任务要求: 请把这篇谈北京居住经历的文章中从"在北京住过这么多的地方,我的"起到"年都没有涨价,可就是很好吃。"止的部分重写一遍,并将其中的"清华"全部换成"北大"。

所给文章:
============================================================
但是呢,你听过那种「大厂工牌」笑话吗?大厂就是有一种能力,让你觉得自己的工作是非常重要的,出去跟别人一说,大家也都知道你在做什么。你不知不觉地就会对这里产生一种认同感。特别是进去一年之后,我逐渐适应了大厂的工作方式,又排到了现在这个很便宜的公租房,终于在北京有了一个属于自己的开间。我会觉得,就这样一直在这里继续做下去,我会在北京有一个很稳定的生活的。

5

在北京住过这么多的地方,我的生活方式也在随着居住地的变化而改变。住在朝阳的时候,周围很繁华,配套设施也很完善,你想吃什么,想买什么,几乎附近都有。它是很适合年轻人居住的一个地方。我还可以经常跟朋友出去吃饭,去蓝港逛街,去三里屯的美嘉看电影。说起来,现在三里屯美嘉也倒闭了。从朝阳坐地铁去各个地方都很方便,虽然离得远,但我会经常去小西天(中国电影资料馆)看电影。在大学开放的年代,我也很喜欢去逛清华,跑这么远过去,我也不是去听课什么的,就是想在里面溜达。我记得清华有个叫青青炸鸡的,十多年都没有涨价,可就是很好吃。

亦庄呢,就不太一样,它现在发展得也很好了,但我 2016 年在那边的时候,周边的区域都还没怎么开发起来,只有一些工业制造区,住在那边的很大一部分是拆迁户。我记得当时那里最时髦的一家餐厅是日昌餐厅,最时髦的地方就是林肯公园。这可能也是我离开那里的其中一个原因吧,那里的环境和我作为一个年轻人的需求是完全不匹配的。

至于西二旗,你知道,我现在住的地方旁边就是一个工地。这三年,我就看着沙子和土一车一车往里运,楼一天天地就盖起来。旁边的路口在修高架桥,每一次从这个桥底下过,就会发现这个路口怎么又变了。现在同一个路口和我年初经过的时候已经完全不一样了。
============================================================
所给条目:
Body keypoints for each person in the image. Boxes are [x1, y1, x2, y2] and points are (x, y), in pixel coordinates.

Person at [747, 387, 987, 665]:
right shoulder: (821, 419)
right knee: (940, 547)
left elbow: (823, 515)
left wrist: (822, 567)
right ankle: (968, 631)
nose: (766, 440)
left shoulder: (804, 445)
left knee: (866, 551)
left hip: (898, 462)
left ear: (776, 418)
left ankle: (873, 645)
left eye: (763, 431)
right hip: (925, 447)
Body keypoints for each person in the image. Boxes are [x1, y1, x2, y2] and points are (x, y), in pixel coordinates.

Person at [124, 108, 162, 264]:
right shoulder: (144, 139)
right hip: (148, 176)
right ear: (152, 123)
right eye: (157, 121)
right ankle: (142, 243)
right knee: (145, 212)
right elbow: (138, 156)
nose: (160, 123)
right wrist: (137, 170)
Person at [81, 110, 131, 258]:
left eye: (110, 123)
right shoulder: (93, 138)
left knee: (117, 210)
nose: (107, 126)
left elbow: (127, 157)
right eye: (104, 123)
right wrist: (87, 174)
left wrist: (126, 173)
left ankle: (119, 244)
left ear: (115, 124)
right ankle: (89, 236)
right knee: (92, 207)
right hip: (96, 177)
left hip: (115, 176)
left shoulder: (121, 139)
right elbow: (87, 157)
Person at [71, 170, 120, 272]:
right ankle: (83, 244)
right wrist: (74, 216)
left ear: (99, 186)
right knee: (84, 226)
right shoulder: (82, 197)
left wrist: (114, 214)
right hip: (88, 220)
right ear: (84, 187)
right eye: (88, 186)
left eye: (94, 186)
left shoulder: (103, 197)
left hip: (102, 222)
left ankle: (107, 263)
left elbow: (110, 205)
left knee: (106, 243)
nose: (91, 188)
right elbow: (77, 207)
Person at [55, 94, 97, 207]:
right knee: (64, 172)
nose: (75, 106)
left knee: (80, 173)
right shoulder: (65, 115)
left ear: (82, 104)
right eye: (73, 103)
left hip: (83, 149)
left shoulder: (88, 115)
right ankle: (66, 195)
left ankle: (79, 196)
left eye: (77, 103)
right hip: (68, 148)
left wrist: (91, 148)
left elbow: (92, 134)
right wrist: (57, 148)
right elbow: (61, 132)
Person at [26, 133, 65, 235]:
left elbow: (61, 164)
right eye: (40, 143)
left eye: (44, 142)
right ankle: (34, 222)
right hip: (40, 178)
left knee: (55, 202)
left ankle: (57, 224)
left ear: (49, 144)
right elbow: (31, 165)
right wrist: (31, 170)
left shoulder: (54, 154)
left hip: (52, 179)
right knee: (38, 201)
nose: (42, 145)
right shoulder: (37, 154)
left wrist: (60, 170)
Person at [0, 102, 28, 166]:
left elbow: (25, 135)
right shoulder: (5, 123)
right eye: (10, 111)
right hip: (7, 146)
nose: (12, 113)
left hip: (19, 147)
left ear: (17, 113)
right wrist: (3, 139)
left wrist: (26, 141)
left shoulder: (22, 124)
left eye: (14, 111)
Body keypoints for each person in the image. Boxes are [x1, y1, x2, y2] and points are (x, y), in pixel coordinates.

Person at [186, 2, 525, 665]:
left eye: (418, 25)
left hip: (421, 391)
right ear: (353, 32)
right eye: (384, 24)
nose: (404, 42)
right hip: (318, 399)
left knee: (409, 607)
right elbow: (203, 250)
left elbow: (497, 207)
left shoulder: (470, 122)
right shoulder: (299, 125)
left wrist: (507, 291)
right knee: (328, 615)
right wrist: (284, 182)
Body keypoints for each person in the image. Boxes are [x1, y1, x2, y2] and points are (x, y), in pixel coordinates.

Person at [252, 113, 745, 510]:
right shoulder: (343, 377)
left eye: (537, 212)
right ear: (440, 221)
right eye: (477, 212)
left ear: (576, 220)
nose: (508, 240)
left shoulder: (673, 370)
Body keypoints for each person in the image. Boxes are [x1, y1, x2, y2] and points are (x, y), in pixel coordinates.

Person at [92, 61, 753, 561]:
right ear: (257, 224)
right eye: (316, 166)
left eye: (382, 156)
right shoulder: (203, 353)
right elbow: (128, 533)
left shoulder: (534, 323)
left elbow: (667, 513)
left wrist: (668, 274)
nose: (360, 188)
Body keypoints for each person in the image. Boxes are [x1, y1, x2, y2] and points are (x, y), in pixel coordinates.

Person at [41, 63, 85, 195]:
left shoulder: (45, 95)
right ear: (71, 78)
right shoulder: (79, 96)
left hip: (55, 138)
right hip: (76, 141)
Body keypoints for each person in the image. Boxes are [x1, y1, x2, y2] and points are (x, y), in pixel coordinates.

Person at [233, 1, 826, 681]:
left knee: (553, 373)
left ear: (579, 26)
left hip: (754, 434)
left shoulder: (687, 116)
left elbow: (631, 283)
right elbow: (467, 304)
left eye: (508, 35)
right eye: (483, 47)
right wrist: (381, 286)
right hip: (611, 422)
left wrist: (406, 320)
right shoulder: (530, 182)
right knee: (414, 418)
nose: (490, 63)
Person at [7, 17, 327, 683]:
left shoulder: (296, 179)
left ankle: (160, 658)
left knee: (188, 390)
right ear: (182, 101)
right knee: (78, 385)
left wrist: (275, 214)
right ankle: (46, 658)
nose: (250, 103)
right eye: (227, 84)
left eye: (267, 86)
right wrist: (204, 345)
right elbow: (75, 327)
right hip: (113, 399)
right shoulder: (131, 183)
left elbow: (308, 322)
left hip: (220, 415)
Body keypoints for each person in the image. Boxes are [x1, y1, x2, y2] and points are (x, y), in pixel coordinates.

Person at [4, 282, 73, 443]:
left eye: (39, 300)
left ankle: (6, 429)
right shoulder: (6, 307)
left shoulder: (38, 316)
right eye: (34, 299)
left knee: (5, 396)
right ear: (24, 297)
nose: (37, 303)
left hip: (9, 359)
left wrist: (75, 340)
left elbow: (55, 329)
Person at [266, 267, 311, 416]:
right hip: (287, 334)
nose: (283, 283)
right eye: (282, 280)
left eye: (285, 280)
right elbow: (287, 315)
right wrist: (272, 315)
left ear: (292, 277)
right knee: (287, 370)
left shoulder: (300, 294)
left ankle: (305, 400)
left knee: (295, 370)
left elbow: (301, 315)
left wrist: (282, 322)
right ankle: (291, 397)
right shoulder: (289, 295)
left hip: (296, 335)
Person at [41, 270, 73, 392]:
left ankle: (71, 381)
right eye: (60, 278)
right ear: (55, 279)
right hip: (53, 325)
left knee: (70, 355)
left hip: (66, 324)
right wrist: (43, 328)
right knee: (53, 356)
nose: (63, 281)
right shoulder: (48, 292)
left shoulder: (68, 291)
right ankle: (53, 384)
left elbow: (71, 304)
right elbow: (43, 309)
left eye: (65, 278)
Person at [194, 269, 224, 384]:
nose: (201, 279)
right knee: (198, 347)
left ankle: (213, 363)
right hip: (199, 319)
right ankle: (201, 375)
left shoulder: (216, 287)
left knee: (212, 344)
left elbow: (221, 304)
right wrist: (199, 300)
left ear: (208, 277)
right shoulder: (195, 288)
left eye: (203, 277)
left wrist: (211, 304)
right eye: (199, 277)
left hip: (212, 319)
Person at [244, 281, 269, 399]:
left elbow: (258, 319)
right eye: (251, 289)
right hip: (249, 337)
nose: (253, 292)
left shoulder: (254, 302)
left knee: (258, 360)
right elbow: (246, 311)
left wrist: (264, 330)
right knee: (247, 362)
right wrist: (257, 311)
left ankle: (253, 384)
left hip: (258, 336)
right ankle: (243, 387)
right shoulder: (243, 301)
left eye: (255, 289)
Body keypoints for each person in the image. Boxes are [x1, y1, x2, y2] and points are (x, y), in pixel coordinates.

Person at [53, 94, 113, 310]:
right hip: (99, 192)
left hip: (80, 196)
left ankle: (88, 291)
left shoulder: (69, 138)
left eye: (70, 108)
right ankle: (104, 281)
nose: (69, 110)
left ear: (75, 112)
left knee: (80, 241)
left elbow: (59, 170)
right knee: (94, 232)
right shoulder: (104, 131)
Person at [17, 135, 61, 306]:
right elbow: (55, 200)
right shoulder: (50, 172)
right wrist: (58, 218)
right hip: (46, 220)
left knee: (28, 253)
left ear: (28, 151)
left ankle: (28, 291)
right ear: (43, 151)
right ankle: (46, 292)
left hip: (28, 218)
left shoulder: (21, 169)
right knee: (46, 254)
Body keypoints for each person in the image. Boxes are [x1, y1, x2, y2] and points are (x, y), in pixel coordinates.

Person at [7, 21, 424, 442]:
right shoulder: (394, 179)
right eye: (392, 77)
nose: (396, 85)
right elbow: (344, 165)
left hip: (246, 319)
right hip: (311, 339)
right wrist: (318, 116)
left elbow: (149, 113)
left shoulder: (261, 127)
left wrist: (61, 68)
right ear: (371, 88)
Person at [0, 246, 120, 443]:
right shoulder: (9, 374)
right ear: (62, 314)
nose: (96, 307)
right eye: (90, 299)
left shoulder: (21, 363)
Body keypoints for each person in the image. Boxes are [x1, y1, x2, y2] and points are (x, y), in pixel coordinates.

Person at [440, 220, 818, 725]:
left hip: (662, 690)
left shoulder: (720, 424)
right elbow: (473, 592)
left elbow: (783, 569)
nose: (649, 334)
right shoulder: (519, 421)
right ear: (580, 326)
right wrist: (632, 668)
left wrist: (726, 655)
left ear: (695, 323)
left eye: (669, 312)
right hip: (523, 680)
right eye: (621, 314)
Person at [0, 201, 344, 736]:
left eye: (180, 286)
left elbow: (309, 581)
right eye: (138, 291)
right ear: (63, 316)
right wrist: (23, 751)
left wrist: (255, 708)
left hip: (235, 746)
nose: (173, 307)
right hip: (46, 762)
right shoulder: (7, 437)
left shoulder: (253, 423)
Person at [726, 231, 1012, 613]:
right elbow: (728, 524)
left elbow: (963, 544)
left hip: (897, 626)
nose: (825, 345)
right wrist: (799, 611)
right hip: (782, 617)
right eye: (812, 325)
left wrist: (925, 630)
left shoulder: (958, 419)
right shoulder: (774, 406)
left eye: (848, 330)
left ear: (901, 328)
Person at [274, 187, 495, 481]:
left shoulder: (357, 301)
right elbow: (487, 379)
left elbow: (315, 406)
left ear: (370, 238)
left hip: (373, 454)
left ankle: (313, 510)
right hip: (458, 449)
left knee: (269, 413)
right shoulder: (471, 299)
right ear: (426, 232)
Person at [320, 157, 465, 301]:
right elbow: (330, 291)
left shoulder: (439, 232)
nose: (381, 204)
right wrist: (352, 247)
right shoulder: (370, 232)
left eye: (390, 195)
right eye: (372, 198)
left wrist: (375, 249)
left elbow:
============================================================
完成结果:
在北京住过这么多的地方,我的生活方式也在随着居住地的变化而改变。住在朝阳的时候,周围很繁华,配套设施也很完善,你想吃什么,想买什么,几乎附近都有。它是很适合年轻人居住的一个地方。我还可以经常跟朋友出去吃饭,去蓝港逛街,去三里屯的美嘉看电影。说起来,现在三里屯美嘉也倒闭了。从朝阳坐地铁去各个地方都很方便,虽然离得远,但我会经常去小西天(中国电影资料馆)看电影。在大学开放的年代,我也很喜欢去逛北大,跑这么远过去,我也不是去听课什么的,就是想在里面溜达。我记得北大有个叫青青炸鸡的,十多年都没有涨价,可就是很好吃。